Mereka memutar jalur, bergerak lebih hati-hati. Butuh waktu lebih lama, tetapi akhirnya mereka berhasil keluar dari area patroli tanpa diketahui.

Saat malam mulai turun, mereka mendirikan perkemahan sederhana di bawah naungan pohon besar. Api kecil dinyalakan sekadar untuk menghangatkan tubuh.

Kaelen duduk di samping Lyra, sementara Serina duduk agak menjauh. Darek dan Varrok membicarakan rencana perjalanan esok hari. Aria telah tertidur bersandar pada Kael.

Dalam cahaya api unggun, Kaelen dan Lyra berbicara pelan.

"Kau pernah membayangkan hidup normal?" tanya Lyra.

Kaelen terdiam sejenak. "Dulu, sebelum semuanya hancur. Sekarang... aku bahkan lupa seperti apa rasanya."

Lyra tersenyum tipis. "Kalau kita menang, kau pikir itu mungkin?"

Kaelen menatapnya. "Aku ingin percaya... Tapi kadang aku takut, setelah semua ini berakhir, aku tak punya apa-apa lagi. Semua yang kubangun hanya untuk perang."

Lyra meraih tangan Kaelen perlahan. "Kalau kau mau... aku bisa ada di sana, setelah semuanya."

Kaelen merasakan dadanya menghangat, tetapi bersamaan dengan itu, rasa bersalah muncul. Ia melirik Serina yang menatap mereka sekilas, sebelum mengalihkan pandangannya ke gelapnya hutan.

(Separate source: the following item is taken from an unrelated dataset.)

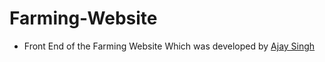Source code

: # Farming-Website
* Front End of the Farming Website Which was developed by [Ajay Singh](https://github.com/Ajaysingh703)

Kaelen tahu, api sedang menyala di antara mereka. Ia mulai merasakan perasaannya terhadap Lyra tumbuh lebih dari sekadar rasa perlindungan. Namun, di sisi lain, ia tak bisa mengabaikan Serina—kehadirannya memberi rasa tenang yang berbeda, meski kini dibalut ketegangan. Kaelen takut, jika dibiarkan, perasaan ini akan memecah belah mereka, merusak kepercayaan yang begitu sulit dibangun. Di tengah ancaman musuh, perpecahan dari dalam adalah bahaya yang sama mematikannya. Dan api itu bisa menjadi cahaya... atau membakar mereka semua.